**What you are asked to do**
Whenever a line of the listing contains the string "hand", return that line.

**Provided material**

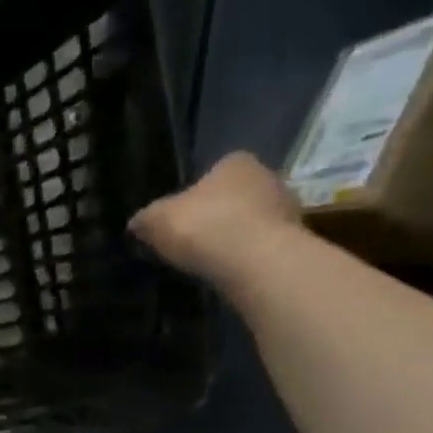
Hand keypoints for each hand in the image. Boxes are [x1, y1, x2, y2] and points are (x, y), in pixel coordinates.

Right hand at [129, 152, 302, 288]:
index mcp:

**Expected answer**
Hand keypoints for each hand in the image. Boxes are [x1, y1, x2, y2] and points are (x, y), in pixel coordinates.
Right hand at [129, 152, 302, 288]:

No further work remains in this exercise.